When they got to the table, a girl named Emma addressed her as 'brave' and 'different than usual'. Alice asked how, but Emma moved on, talking to others. She was freezing in the cafeteria, and she ended up leaving the chilly school luncheon and headed outside into where she hoped it was warmer. She found a greenhouse, and entered. What looked like an experiment was on the inside, with eight sunflowers. Seven were almost or mostly dead, but one was thriving.

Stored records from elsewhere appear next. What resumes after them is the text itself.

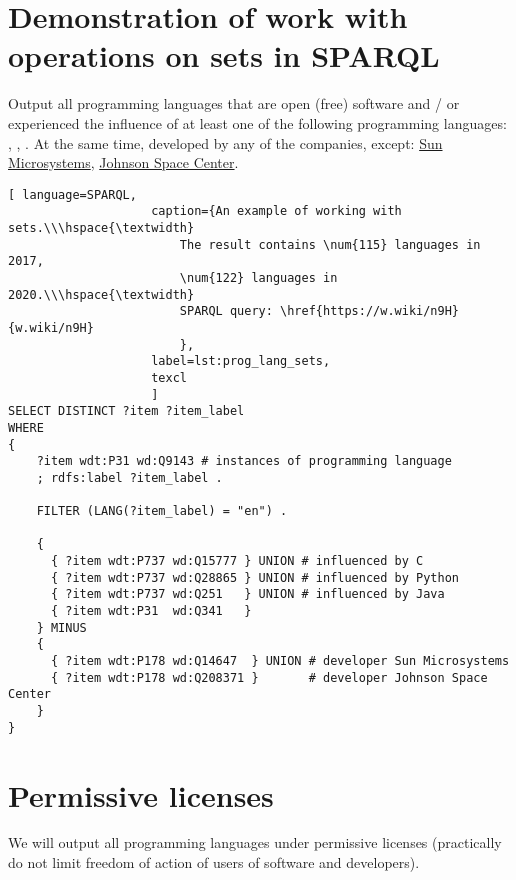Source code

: \section{Demonstration of work with operations on sets in SPARQL}

Output all programming languages that are open (free) software and / or experienced the influence of at least one of the following programming languages: , , . At the same time, developed by any of the companies, except: \href{https://en.wikipedia.org/wiki/Sun_Microsystems}{Sun Microsystems}, \href{https://en.wikipedia.org/wiki/Johnson_Space_Center}{Johnson Space Center}.

\begin{lstlisting}[ language=SPARQL, 
                    caption={An example of working with sets.\\\hspace{\textwidth}
                        The result contains \num{115} languages in 2017, 
                        \num{122} languages in 2020.\\\hspace{\textwidth}
                        SPARQL query: \href{https://w.wiki/n9H}{w.wiki/n9H}
                        },
                    label=lst:prog_lang_sets,
                    texcl 
                    ]
SELECT DISTINCT ?item ?item_label
WHERE
{
    ?item wdt:P31 wd:Q9143 # instances of programming language
    ; rdfs:label ?item_label . 

    FILTER (LANG(?item_label) = "en") . 

    {
      { ?item wdt:P737 wd:Q15777 } UNION # influenced by C
      { ?item wdt:P737 wd:Q28865 } UNION # influenced by Python
      { ?item wdt:P737 wd:Q251   } UNION # influenced by Java
      { ?item wdt:P31  wd:Q341   }
    } MINUS 
  	{ 
      { ?item wdt:P178 wd:Q14647  } UNION # developer Sun Microsystems
      { ?item wdt:P178 wd:Q208371 }       # developer Johnson Space Center
    }  
}
\end{lstlisting}%

\section{Permissive licenses}
We will output all programming languages under permissive licenses (practically do not limit freedom of action of users of software and developers).

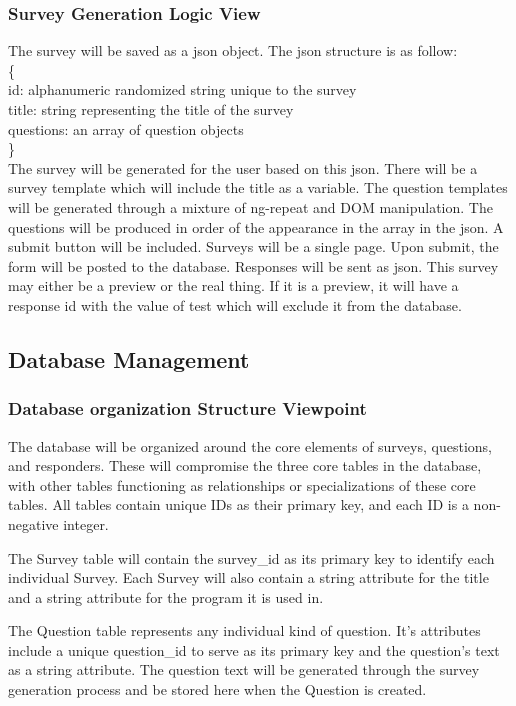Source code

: \subsubsection{Survey Generation Logic View}
The survey will be saved as a json object. The json structure is as follow:\\
\{\\
\indent id: alphanumeric randomized string unique to the survey\\
\indent title: string representing the title of the survey\\
\indent questions: an array of question objects\\
\}\\
The survey will be generated for the user based on this json. There will be a survey template which will include the title as a variable.
The question templates will be generated through a mixture of ng-repeat and DOM manipulation. The questions will be produced in 
order of the appearance in the array in the json. A submit button will be included. Surveys will be a single page. Upon submit, the form will be posted to the database. Responses will be sent as json. This survey may either be a preview or the real thing. If it is a 
preview, it will have a response id with the value of test which will exclude it from the database.

\subsection{Database Management}
\subsubsection{Database organization Structure Viewpoint}
The database will be organized around the core elements of surveys, questions, and responders.
These will compromise the three core tables in the database, with other tables functioning as relationships or specializations of these core tables.
All tables contain unique IDs as their primary key, and each ID is a non-negative integer.

The Survey table will contain the survey\_id as its primary key to identify each individual Survey.
Each Survey will also contain a string attribute for the title and a string attribute for the program it is used in.

The Question table represents any individual kind of question.
It's attributes include a unique question\_id to serve as its primary key and the question's text as a string attribute.
The question text will be generated through the survey generation process and be stored here when the Question is created.

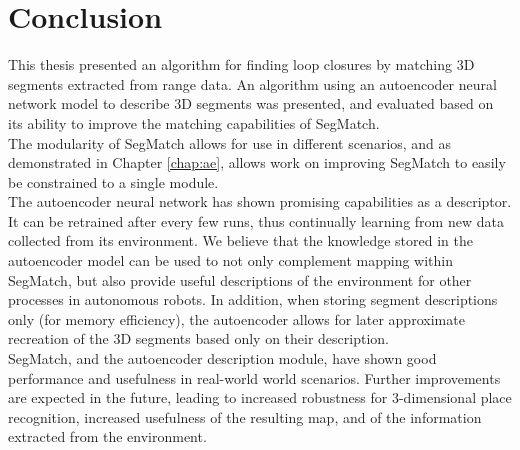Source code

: \chapter{Conclusion}
\label{chap:conclusion}

This thesis presented an algorithm for finding loop closures by matching 3D segments extracted from range data. An algorithm using an autoencoder neural network model to describe 3D segments was presented, and evaluated based on its ability to improve the matching capabilities of SegMatch.\\

The modularity of SegMatch allows for use in different scenarios, and as demonstrated in Chapter \ref{chap:ae}, allows work on improving SegMatch to easily be constrained to a single module.\\

The autoencoder neural network has shown promising capabilities as a descriptor. It can be retrained after every few runs, thus continually learning from new data collected from its environment. We believe that the knowledge stored in the autoencoder model can be used to not only complement mapping within SegMatch, but also provide useful descriptions of the environment for other processes in autonomous robots. In addition, when storing segment descriptions only (for memory efficiency), the autoencoder allows for later approximate recreation of the 3D segments based only on their description.\\

SegMatch, and the autoencoder description module, have shown good performance and usefulness in real-world world scenarios. Further improvements are expected in the future, leading to increased robustness for 3-dimensional place recognition, increased usefulness of the resulting map, and of the information extracted from the environment.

She was still looking at it, wondering why it was surviving, when a familiar deep voice said, "You're shivering."
It was Gilbert. Alice decided not to turn around and look at him yet. She didn't want him to see how pleased she was to see him again, especially since he didn't visit her once.
"Maybe a little." Alice replied casually. "Is it cold in here? I have trouble telling."
"Not to me," Gilbert said, emerging from behind an orange tree with an unlit cigarette hanging from his lips. He placed the cigarette in his back pants pocket. "But that doesn't mean it isn't cold to you." He took off his jacket, which was black corduroy lined with a sheepskin collar, and handed it to her. "Here."
Alice put the jacket on. It smelled like cigarettes and paint. "You smoke?"
"Now and then. Mainly to keep myself out of worse trouble."
For additional warmth she slipped her hands into his jackets pockets. She could feel keys, a bottle of pills, a lighter, a pen, a few slips of paper.
"Suppose I should have cleared out my pockets before lending my jacket to a girl," he joked. "What's in there, anyway?"
She gave him her report.
"Nothing too controversial, right?"
'Depends on what the pills are for', she thought. "Depends on what the keys are to," was her real answer.
He responded with his moms house, and his car, which was in the shop. The bell rang in the distance, and when she looked at the schedule she had written on her palm, the next class was visible, 'French III', but the numbers were long gone. She asked Gilbert, and he read her hand, before closing his own around hers. He offered to take her to her class.
She accepted.
It was hard to keep up with him in the hallways.